Text zur Analyse |

═══

Beschluss des Bundesverfassungsgerichts: Die Bezeichnung „Antisemit“ könnte zu Xavier Naidoo passen

Der umstrittene Sänger klagte zunächst erfolgreich, aber nun wurden die Urteile aufgehoben. Kritik muss möglich bleiben, lautet die Botschaft aus Karlsruhe

Nach einem Beschluss des Bundesverfassungsgerichts ist es wohl zulässig, den umstrittenen Sänger Xavier Naidoo öffentlich als „Antisemit“ zu bezeichnen. Das Gericht hob mit einer am Mittwoch verkündeten Entscheidung zwei Urteile aus Bayern auf, die dies einer Referentin der Amadeu Antonio Stiftung noch untersagt hatten. Die Frau wandte sich daraufhin mit einer Verfassungsbeschwerde nach Karlsruhe, wo sie jetzt erfolgreich war. Die Urteile verletzten sie in ihrem Grundrecht auf Meinungsfreiheit, hieß es. Die Gerichte hätten es unterlassen, eine „konkrete Sinndeutung“ ihrer Äußerung vorzunehmen und zudem die Tragweite der Meinungsfreiheit im „öffentlichen Meinungskampf“ verkannt (Az.: 1 BvR 11/20). Der Fall wurde zurück an das Landgericht Regensburg verwiesen, das nun erneut über ihn entscheiden muss.

═══

[Extrahierte Textdaten der Seite]
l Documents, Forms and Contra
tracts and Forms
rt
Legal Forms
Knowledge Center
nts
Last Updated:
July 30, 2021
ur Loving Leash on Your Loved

═══

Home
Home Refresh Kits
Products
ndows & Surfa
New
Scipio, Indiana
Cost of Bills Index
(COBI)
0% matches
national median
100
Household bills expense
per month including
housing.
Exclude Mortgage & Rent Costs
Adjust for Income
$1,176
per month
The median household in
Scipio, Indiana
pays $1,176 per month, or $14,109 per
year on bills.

═══

Deine Aufgaben |
A) Gib aus den Einträgen den Abschnitt unverändert aus, der mit der Zeile beginnt, die „l Documents, Forms and Contra“ enthält, und mit der Zeile endet, die „ur Loving Leash on Your Loved“ enthält, beide Zeilen eingeschlossen.
B) Schreib bitte die Fortsetzung des Textes über den Karlsruher Beschluss zu Xavier Naidoo, anschließend an seinen letzten Satz.

Antworten je Aufgabe |
A)
l Documents, Forms and Contra
tracts and Forms
rt
Legal Forms
Knowledge Center
nts
Last Updated:
July 30, 2021
ur Loving Leash on Your Loved

B)
Wie der Künstler sich äußert, wird bei Telegram deutlich

Dass sich der Künstler offen antisemitisch äußert, ist zuletzt in verschiedenen Posts im Internetdienst Telegram deutlich geworden. Es ist daher ohnehin unwahrscheinlich, dass er mit Unterlassungsklagen weiterhin erfolgreich wäre. Das jetzt vom Gericht verhandelte Geschehen hatte sich jedoch schon im Sommer 2017 zugetragen. Bis dahin war Naidoo in politischer Hinsicht vor allem mit kryptischen Liedzeilen aufgefallen, mit denen er, zuweilen verrätselt, auf antisemitische Klischees anspielte. Bekannt war auch eine Rede von Naidoo bei einer Reichsbürger-Versammlung in Berlin.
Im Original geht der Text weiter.